After a lot of online searching, which included searching in Italian, rather than English - yielding different search results - I eventually found a comprehensible schematic for a 6:1 voltage balun.  This transforms 245 down to about 40 Ohms, which is not bad.  Here is how it looks:

Fairly easy to construct 6:1 balun.  The right most lead to the output is a tap on the fifth-but-last turn of one of the trifiliar turns. You scratch the insulation off the top of the wire, and solder carefully, making sure the joint is not dry or weak. Tinning each wire before joining is often the best way.


With wind and rain forecast (again!), I quickly set off outside to disconnect the 4:1 and make some new eyelets to fit the chunky new 6mm outlets of my 6:1.  Somehow, it always ends-up being dark and windy when I work on antennas!

This is the system in place:


Here is how the SARK now sees the new arrangement, fully connected-up, and at the end of a couple of weeks of dry weather, where the ground was beginning to turn from moist to dry:



A 6:1 balun brings near-perfection at an impedance of nearly 50 Ohms real and very little imaginary, meaning pretty much all of the supplied power is radiated.  The SWR is pleasantly low across the 20m band.

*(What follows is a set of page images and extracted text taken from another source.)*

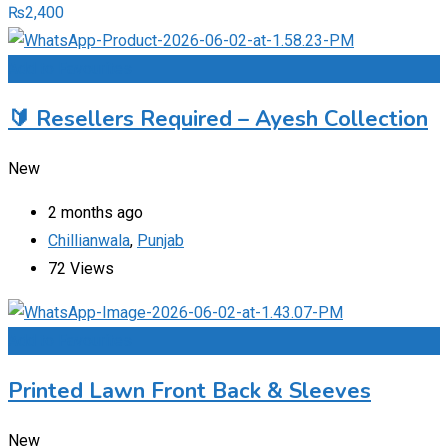
₨
2,400
Add to Favourites
🔰 Resellers Required – Ayesh Collection
New
2 months ago
Chillianwala
,
Punjab
72 Views
Add to Favourites
Printed Lawn Front Back & Sleeves
New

And the following day, during a spell of rain, here is how the same antenna system changes:

6:1 attached to the delta, in the rain.


Rain, as one might expect, brings a slight shift in system characteristics.  In this case, the system works rather nicely, in that the best match frequency oscillates within the 20m band, according to the weather.

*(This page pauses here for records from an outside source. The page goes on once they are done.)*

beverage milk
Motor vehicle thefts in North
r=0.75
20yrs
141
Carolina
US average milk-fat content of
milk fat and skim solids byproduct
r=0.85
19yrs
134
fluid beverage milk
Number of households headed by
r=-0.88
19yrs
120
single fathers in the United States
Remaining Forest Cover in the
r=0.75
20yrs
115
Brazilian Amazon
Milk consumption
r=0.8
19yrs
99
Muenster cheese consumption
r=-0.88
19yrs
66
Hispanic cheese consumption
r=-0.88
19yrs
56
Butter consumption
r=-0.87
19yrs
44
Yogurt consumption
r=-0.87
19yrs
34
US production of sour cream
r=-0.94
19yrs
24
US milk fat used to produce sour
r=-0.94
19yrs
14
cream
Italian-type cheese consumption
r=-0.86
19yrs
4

But the overall result is that the impedance of the system has been brought under very good control, lying around the 50 Ohm mark.

So I now seem to have achieved the best possible match for my 20m delta, where there is little further prospect - or indeed any need - for improvements.  What I do need to do is build a current, rather than a voltage 6:1, now the simpler voltage unit has proven the concept.

UPDATE:

Having now received a fine 6:1 current balun from Geoff Brown, 'G-Whip', the system continues to function as expected, although Geoff's balun yields a slightly higher resonant point than with my voltage 6:1, so I'm sticking with my own unit for now.  After adding about 50cm of wire to the base of the delta, which was known to be slightly short, the antenna is now singing right in the middle of, and shows a very good SWR across, the whole 20m band.  Here's how things now stand:

You can't get better than this with a wire antenna across a pretty wide band!

Other than explaining the slight difference between the current and voltage baluns, this really does now signify the end of my years-long work to reach perfection with my delta loop.  If only I'd bought an antenna analyser all those years ago!

Remember that your environment is probably very different from mine, and you may of course be using coax, not twin.  Your twin may also be a different length, and terminate at a different impedance.  So a 6:1 may need to be replaced with a 4:1, or even a 2:1.  If you have a go at making some baluns, which are not difficult if you can find a schematic online, then you can try different values without spending much money.

Remember, also, that with twin wire feed, you can multiband the antenna quite readily and, unlike with coax, with extremely low losses, even at high SWR.  My efforts above are simply because I use the delta for its fundamental frequency of 14MHz and the first harmonic of 28MHz, where the match is equally good.


4 comments:

stampsm said...

Thank you for this post, it should help me when tuning in my systems. I actually ordered a sark 110 a few days ago and it should be arriving Monday. I am going to try some QRP contacts with my KX3 while on a trip to Florida next month. I am bringing a home made end fed long wire antenna and a vertical coil tuned antenna.

Photon said...

Good luck with the mini-DXpedition to FL! If you get anywhere near the sea, a vertical is going to do spectacularly well (propagation permitting!)

big felts said...

Back up the Voltage balun wit a current choke directly underneath it thus creating a hybrid balun.
DG0SA is the king of this subject and has all on his site.Mark

Photon said...

An interesting idea. But I would like to receive the detail of why the additional 'choke', the function of which would appear to be undertaken by the 6:1, is in fact necessary?